**TASK BRIEF**
Find every line in the records below that contains the string "cover" with the same capitalization, and copy each of those lines.

**STORED ROWS**
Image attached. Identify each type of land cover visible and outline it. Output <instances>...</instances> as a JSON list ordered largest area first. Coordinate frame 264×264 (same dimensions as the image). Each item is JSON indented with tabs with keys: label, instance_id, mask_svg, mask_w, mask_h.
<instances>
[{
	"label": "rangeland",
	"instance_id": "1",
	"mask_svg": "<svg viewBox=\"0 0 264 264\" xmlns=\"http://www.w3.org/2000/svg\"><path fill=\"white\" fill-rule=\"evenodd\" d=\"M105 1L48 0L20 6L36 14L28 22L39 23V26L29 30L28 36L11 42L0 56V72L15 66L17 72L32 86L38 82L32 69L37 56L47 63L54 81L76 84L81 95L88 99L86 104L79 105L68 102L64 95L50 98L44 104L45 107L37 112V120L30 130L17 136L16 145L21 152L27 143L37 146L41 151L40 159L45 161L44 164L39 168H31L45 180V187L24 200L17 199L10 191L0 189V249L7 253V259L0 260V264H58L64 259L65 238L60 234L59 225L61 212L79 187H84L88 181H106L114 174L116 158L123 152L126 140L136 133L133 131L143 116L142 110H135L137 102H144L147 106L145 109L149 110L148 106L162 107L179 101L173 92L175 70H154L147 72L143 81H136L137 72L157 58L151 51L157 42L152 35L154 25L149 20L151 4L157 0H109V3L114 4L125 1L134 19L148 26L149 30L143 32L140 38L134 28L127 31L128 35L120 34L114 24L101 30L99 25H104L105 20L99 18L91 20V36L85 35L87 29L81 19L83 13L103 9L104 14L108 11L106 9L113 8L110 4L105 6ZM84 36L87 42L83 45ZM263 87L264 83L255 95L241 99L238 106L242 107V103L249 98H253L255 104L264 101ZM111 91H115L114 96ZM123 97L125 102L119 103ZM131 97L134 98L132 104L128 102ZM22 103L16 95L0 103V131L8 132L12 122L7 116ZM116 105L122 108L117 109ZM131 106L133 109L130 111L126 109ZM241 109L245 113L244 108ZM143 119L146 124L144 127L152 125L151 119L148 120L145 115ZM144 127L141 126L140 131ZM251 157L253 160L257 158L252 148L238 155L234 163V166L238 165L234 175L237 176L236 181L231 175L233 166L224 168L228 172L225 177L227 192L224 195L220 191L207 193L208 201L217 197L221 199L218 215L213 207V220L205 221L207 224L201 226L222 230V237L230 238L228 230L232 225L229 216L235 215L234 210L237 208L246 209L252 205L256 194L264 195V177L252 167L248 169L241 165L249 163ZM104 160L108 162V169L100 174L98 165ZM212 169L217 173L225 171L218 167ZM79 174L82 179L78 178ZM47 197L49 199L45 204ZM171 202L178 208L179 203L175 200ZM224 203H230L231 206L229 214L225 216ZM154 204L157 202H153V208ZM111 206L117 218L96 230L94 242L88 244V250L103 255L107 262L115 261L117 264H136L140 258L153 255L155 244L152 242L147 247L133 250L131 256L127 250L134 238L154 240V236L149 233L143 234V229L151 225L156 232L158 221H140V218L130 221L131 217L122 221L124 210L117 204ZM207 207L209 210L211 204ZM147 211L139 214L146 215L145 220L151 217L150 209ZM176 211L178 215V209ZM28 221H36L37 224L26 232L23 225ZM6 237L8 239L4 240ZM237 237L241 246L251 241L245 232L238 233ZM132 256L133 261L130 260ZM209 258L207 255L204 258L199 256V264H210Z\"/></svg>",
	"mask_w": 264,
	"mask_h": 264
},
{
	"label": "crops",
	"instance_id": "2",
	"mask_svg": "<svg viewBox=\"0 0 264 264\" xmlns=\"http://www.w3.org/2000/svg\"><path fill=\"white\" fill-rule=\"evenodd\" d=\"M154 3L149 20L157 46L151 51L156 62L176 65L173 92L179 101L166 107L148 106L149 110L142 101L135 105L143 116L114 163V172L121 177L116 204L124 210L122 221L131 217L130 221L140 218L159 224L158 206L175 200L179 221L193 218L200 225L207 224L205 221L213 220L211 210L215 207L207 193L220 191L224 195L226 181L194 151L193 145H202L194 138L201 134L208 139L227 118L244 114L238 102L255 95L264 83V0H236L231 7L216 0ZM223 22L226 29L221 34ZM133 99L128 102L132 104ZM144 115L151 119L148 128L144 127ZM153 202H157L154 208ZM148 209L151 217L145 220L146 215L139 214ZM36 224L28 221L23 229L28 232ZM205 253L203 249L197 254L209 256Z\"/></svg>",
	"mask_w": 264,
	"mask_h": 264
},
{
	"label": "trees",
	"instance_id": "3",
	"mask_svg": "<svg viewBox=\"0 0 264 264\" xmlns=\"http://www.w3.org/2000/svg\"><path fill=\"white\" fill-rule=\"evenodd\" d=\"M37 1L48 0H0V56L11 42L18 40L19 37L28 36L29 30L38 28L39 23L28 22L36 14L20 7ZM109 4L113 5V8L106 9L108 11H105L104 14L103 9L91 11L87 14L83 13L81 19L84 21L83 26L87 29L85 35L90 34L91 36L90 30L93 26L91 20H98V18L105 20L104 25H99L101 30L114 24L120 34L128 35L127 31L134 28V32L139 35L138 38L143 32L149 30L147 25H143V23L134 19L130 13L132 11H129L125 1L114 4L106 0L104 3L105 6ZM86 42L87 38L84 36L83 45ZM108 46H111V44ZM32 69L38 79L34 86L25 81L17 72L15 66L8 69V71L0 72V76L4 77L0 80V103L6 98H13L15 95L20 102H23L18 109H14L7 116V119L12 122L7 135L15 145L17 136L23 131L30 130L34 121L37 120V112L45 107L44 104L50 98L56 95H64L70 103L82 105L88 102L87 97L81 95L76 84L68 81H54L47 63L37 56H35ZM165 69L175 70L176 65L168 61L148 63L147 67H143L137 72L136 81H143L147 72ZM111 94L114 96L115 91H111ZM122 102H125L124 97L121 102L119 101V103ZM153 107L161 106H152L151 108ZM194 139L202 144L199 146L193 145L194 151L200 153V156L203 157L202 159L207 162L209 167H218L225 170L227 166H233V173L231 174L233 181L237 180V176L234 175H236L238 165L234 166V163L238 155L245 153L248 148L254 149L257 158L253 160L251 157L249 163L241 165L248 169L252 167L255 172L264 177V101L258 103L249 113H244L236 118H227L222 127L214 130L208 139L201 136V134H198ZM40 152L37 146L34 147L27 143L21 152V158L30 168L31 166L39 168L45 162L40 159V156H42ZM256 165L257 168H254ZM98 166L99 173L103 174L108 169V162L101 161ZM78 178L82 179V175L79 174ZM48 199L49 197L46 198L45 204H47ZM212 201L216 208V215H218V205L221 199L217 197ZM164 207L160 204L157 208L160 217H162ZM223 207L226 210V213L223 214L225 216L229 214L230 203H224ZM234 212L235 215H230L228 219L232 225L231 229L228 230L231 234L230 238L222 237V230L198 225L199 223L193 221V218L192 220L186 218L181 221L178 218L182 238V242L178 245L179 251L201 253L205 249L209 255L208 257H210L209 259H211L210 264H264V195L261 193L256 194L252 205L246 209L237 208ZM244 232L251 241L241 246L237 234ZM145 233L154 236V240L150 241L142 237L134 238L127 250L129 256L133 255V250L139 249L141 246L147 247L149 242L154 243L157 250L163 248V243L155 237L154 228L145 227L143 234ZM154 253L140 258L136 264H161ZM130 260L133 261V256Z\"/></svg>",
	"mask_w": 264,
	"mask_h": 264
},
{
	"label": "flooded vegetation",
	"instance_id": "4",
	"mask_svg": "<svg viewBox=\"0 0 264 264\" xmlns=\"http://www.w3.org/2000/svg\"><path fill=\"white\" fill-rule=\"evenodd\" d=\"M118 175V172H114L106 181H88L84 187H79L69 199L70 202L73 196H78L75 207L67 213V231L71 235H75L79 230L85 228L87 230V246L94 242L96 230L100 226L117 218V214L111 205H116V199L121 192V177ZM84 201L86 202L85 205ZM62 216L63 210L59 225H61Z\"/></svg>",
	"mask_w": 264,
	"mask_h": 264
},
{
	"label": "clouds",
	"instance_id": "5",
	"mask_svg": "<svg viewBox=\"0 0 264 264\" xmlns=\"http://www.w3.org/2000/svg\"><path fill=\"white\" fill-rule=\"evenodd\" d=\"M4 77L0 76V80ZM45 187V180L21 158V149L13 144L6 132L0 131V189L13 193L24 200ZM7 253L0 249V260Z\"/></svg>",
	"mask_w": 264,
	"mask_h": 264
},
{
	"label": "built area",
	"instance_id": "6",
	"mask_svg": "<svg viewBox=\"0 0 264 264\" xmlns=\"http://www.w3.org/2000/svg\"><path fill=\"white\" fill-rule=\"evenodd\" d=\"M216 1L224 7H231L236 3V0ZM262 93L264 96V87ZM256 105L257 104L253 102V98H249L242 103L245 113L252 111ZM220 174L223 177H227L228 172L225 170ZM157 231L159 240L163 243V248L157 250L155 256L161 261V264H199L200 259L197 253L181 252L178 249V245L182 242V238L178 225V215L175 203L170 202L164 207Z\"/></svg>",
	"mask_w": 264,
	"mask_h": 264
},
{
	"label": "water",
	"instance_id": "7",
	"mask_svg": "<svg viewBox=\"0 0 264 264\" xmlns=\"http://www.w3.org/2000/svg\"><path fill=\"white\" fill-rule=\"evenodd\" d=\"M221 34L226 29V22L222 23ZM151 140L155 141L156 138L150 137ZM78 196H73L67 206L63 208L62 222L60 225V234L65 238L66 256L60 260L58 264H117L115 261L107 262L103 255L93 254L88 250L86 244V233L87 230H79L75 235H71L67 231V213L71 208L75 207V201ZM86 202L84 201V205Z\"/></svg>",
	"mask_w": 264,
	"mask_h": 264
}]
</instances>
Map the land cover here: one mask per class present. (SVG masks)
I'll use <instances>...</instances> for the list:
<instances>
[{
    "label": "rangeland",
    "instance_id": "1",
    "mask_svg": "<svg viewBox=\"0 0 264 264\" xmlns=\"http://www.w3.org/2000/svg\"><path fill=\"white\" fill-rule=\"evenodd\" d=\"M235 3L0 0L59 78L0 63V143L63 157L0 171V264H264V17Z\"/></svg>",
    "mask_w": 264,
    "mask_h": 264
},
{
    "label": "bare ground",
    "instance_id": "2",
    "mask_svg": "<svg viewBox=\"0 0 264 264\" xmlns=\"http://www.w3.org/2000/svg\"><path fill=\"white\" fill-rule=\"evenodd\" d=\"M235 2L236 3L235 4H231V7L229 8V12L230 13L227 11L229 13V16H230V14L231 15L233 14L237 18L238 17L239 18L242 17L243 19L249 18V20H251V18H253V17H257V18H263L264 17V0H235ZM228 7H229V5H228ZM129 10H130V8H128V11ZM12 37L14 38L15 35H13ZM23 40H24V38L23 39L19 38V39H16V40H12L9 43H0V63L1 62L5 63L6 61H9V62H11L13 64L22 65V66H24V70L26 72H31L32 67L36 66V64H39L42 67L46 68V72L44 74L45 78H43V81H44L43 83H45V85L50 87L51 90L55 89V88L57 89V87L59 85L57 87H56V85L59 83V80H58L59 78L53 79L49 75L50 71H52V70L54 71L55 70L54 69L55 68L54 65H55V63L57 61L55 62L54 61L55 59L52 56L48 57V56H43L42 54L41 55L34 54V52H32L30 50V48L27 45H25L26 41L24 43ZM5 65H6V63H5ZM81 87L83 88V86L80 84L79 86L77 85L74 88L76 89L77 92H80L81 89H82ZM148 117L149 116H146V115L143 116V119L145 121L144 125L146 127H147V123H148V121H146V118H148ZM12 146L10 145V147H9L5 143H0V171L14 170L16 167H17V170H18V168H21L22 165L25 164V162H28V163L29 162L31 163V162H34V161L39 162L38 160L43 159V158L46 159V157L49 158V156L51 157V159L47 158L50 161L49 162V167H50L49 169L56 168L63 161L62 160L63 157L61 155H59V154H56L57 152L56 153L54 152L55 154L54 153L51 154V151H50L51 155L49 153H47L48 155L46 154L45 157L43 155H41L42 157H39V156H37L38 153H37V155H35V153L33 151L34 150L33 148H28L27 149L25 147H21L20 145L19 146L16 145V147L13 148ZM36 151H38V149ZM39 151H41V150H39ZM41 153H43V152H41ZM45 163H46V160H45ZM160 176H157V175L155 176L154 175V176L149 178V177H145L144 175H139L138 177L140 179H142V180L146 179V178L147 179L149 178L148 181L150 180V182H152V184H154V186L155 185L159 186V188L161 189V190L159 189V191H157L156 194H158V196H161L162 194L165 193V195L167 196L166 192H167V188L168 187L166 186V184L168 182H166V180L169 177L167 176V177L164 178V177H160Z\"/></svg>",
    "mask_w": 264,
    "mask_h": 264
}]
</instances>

**WRITTEN SOLUTION**
Image attached. Identify each type of land cover visible and outline it. Output <instances>...</instances> as a JSON list ordered largest area first. Coordinate frame 264×264 (same dimensions as the image). Each item is JSON indented with tabs with keys: label, instance_id, mask_svg, mask_w, mask_h.
Map the land cover here: one mask per class present. (SVG masks)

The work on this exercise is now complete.